Japan’s investigation into dangerous air bags is leading to a remote scrapyard in the central Gifu prefecture, where the explosion of a car model not included in current recalls suggests automakers may have to yet again expand their safety campaigns.
In the latest incident, an air bag from Takata Corp. (7312), the Tokyo-based company at the center of the crisis, deployed with such force that it shattered the windshield and sprayed metal shards on the floor of the Toyota Motor Corp. (7203) subcompact, said Akihiro Wakayama, a manager at the Chikamatsu Shokai Co. scrapyard. The explosion last month sounded “like a gunshot” and was “two to three times” louder than normal, he said.

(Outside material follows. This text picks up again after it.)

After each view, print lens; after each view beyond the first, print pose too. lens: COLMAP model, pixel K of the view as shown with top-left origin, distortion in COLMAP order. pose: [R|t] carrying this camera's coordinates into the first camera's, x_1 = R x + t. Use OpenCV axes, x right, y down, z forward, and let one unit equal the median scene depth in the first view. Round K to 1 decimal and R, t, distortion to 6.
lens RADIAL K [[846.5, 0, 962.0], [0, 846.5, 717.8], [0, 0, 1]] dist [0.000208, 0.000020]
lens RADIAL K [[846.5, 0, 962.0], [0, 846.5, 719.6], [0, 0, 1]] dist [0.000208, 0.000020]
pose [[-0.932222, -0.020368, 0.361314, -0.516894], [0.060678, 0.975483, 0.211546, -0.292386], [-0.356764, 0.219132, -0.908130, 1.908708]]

Japan’s transport ministry is investigating the cause of the malfunction to determine whether more vehicles need to be recalled. The 2003 Toyota WiLL Cypha wasn’t among the 2.6 million subject to safety campaigns in Japan.
“I was surprised once again because the unusual explosion occurred in a vehicle that we were told to be safe,” Wakayama, 43, said in an interview in the city of Seki in central Japan. “That made me think we really don’t know what we can trust to do our work safely.”

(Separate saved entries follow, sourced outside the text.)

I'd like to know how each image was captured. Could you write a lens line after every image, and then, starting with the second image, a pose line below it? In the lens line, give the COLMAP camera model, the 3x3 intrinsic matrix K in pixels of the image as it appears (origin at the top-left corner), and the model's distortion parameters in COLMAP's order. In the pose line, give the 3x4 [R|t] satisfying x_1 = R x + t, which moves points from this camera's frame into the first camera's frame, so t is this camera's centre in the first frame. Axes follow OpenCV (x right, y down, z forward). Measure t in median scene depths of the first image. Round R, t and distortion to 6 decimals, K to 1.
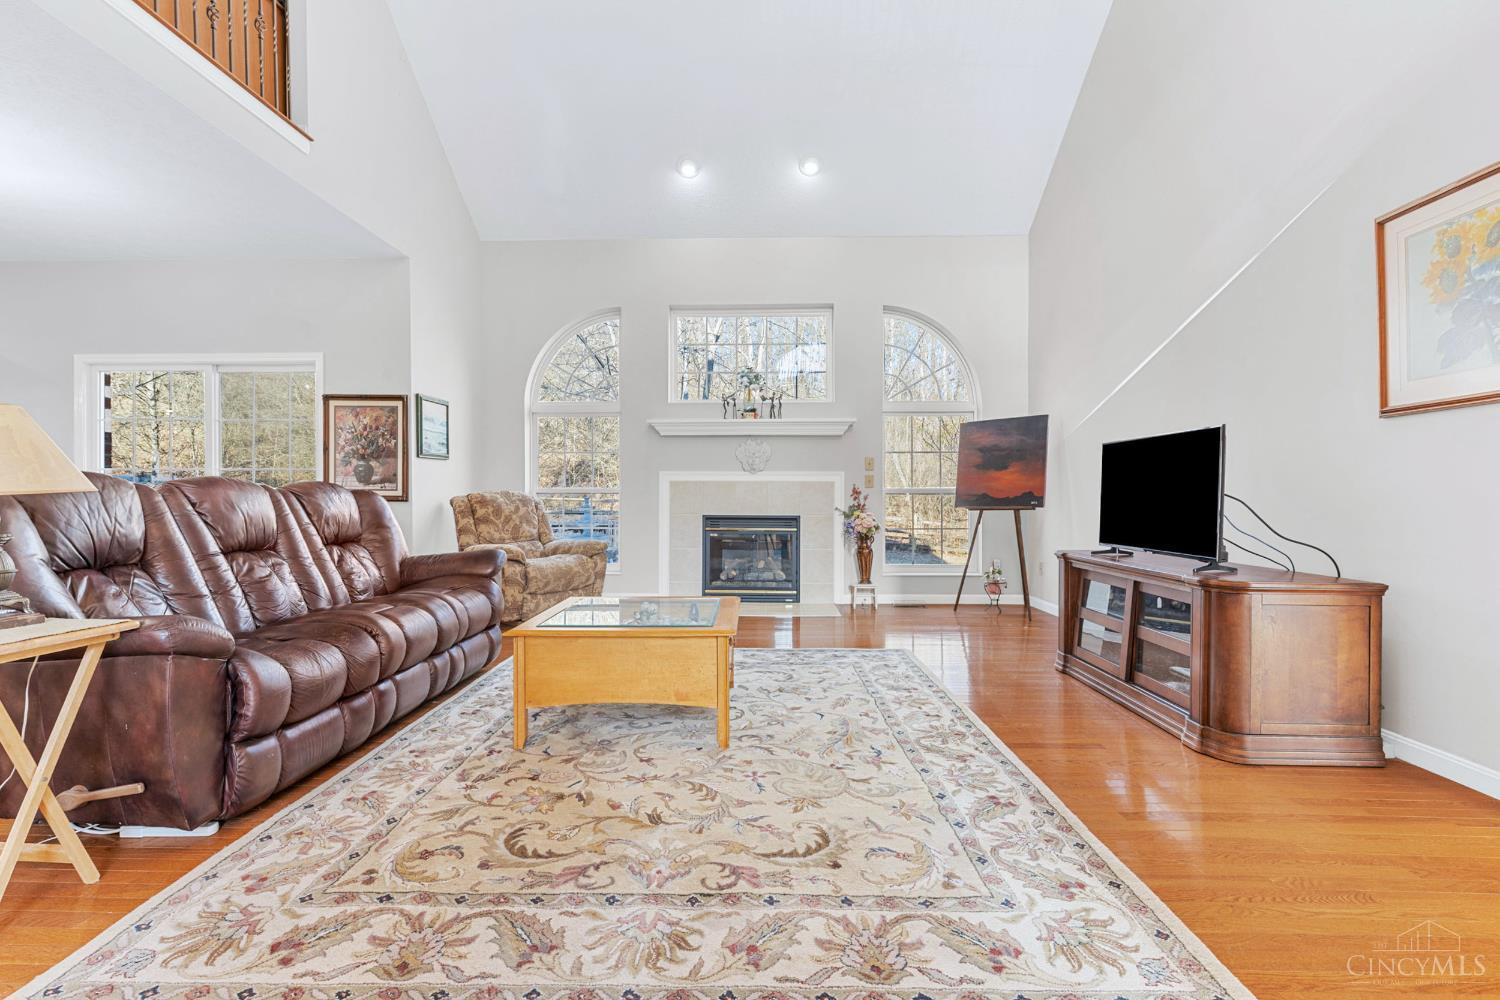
lens RADIAL K [[667.8, 0, 744.7], [0, 667.8, 499.5], [0, 0, 1]] dist [0.001694, 0.000246]
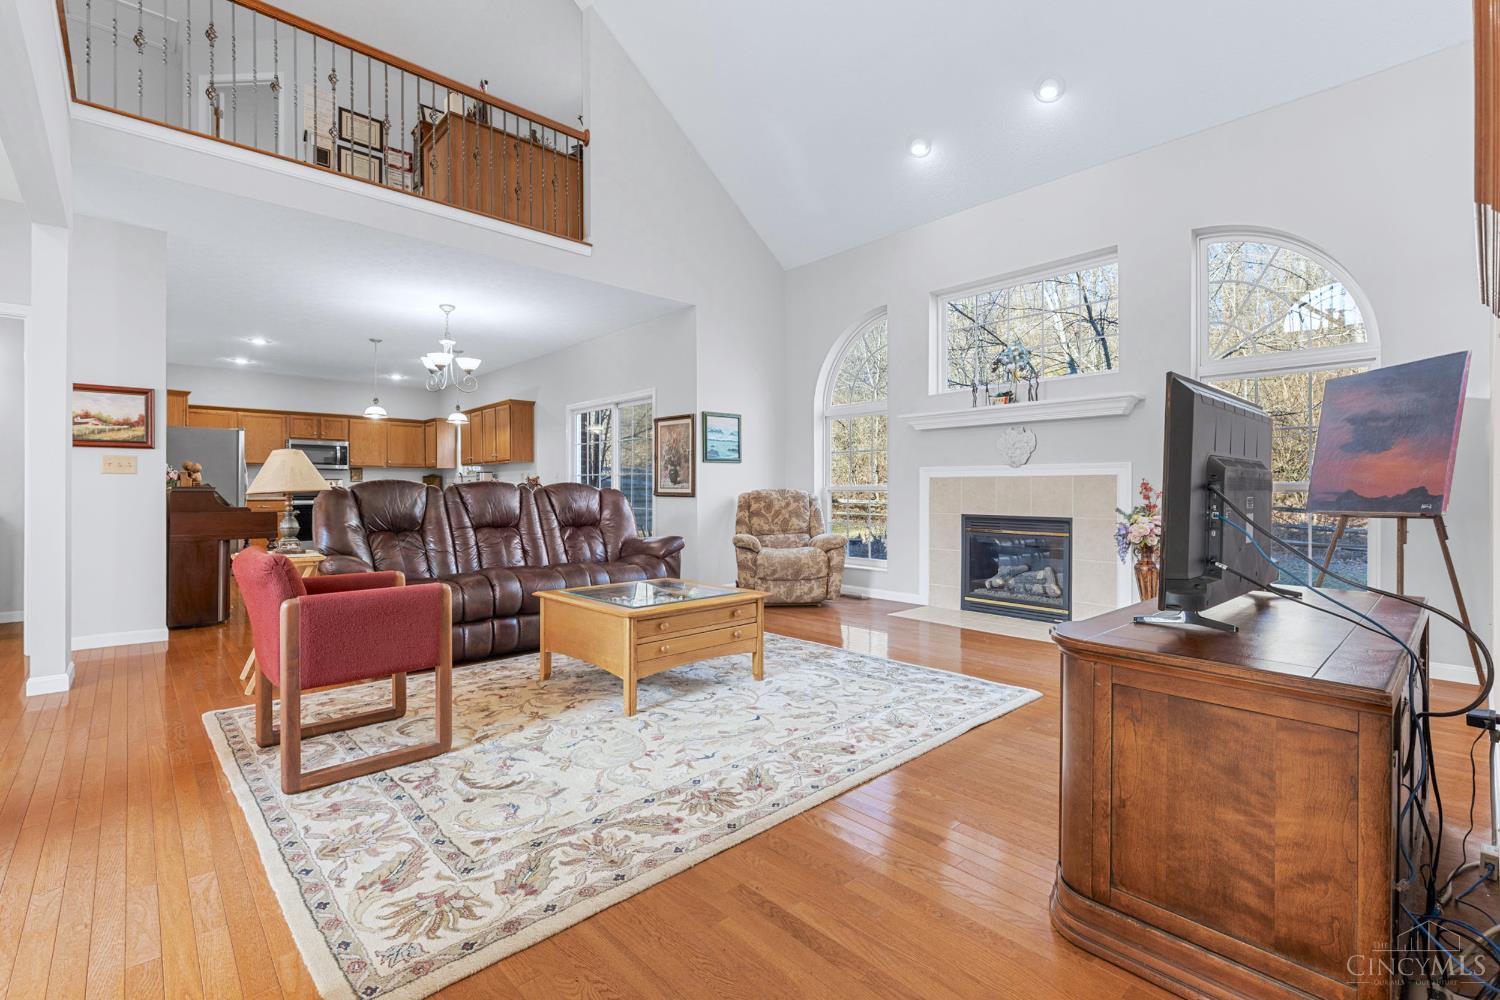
lens RADIAL K [[672.8, 0, 745.8], [0, 672.8, 491.5], [0, 0, 1]] dist [0.003493, 0.000237]
pose [[0.695934, 0.000321, -0.718106, 0.481800], [-0.005392, 0.999974, -0.004778, -0.002255], [0.718085, 0.007197, 0.695918, 0.180259]]
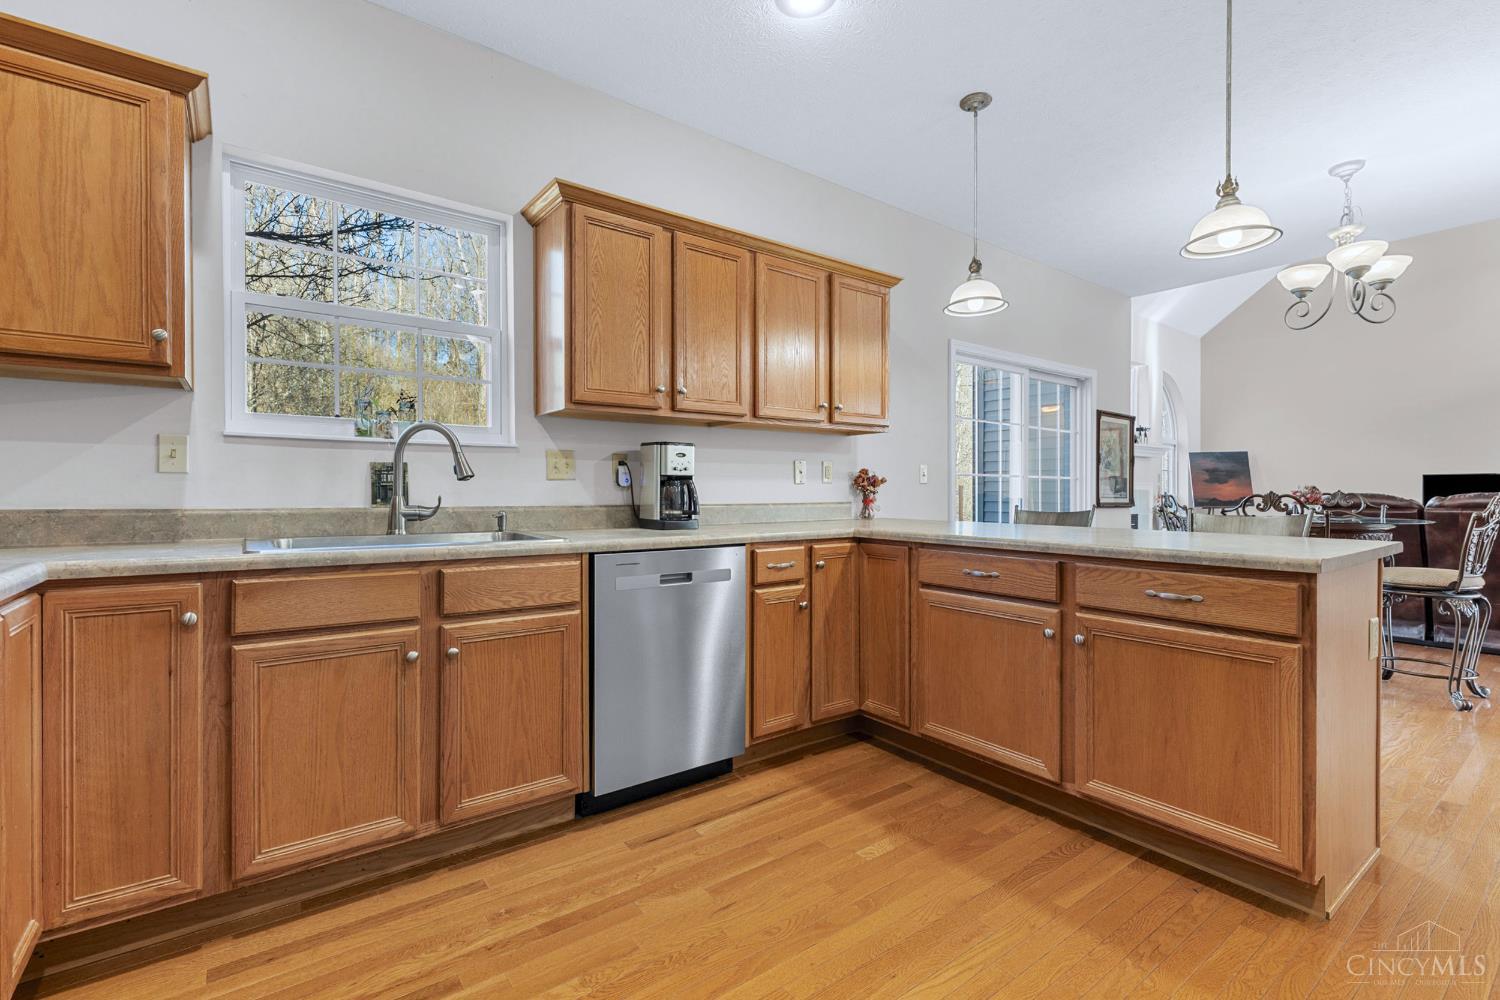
lens RADIAL K [[669.7, 0, 742.3], [0, 669.7, 493.5], [0, 0, 1]] dist [0.002964, -0.000193]
pose [[0.784206, 0.000497, 0.620500, -1.752865], [0.004320, 0.999971, -0.006260, -0.017043], [-0.620485, 0.007590, 0.784182, 0.506547]]
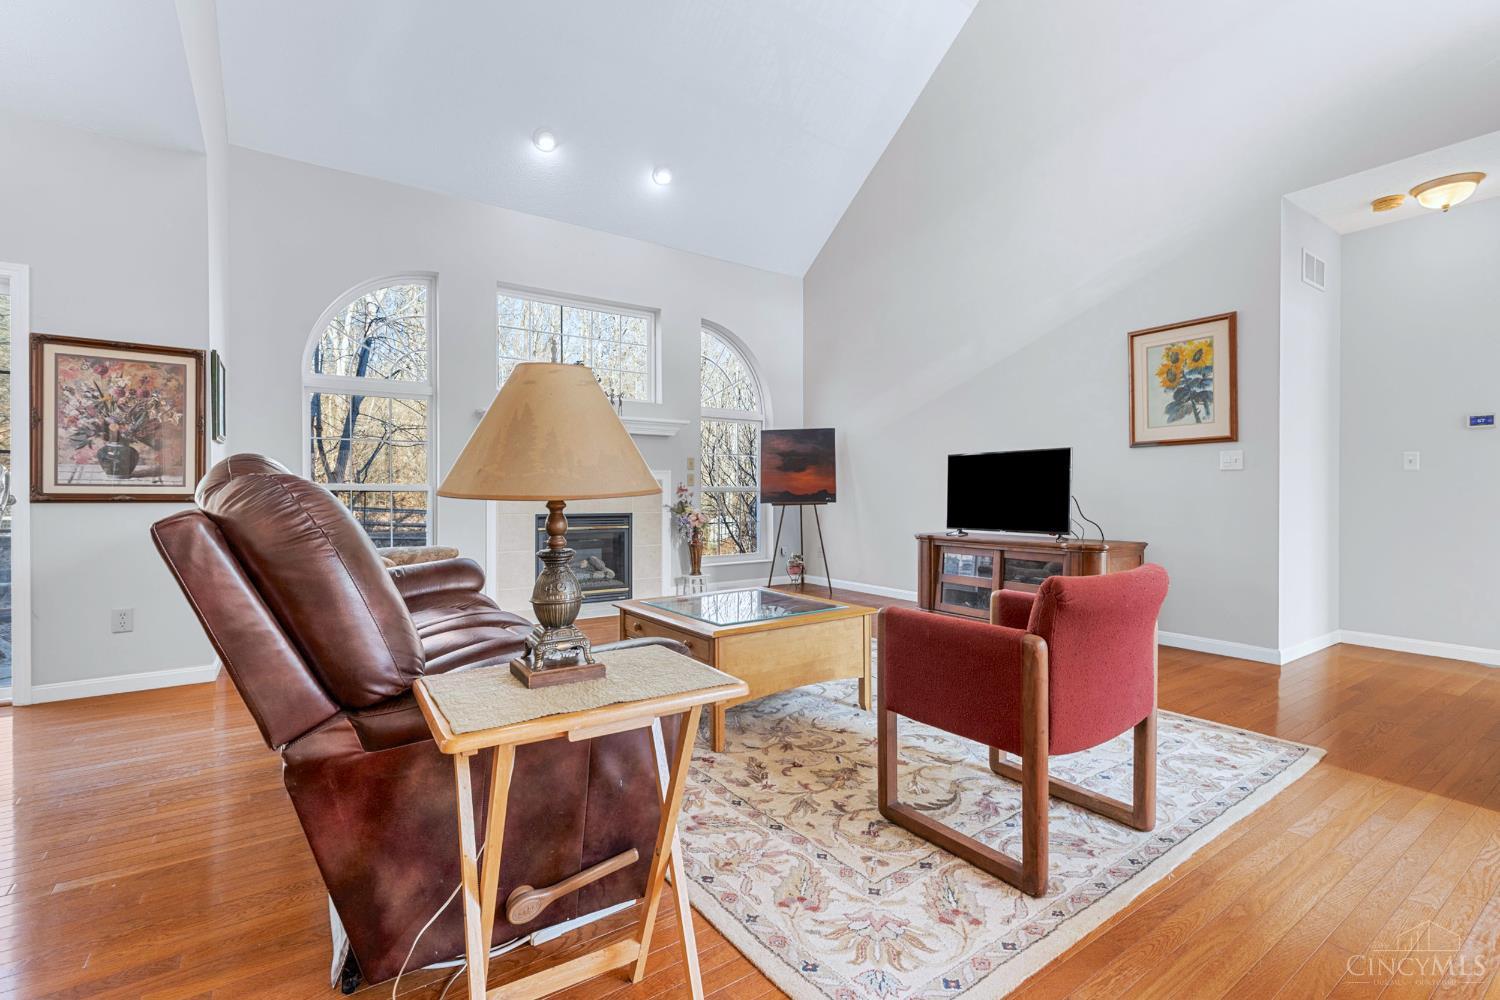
lens RADIAL K [[667.6, 0, 745.0], [0, 667.6, 495.2], [0, 0, 1]] dist [0.002401, 0.000559]
pose [[0.807706, -0.003348, 0.589576, -0.459950], [0.005181, 0.999986, -0.001419, -0.000624], [-0.589563, 0.004200, 0.807711, 0.096909]]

The air bag in the Toyota was the seventh to have ruptured at scrapyards in Japan since June 2012, where 350,000 of the devices made by Takata were evaluated and recycled every year, according to transport ministry official Masato Sahashi. The previous six ruptures -- four in Honda Motor Co. (7267)’s Fit and two in Toyota’s Corolla -- were reported around July 2012 and led to an additional 3 million vehicles being recalled globally.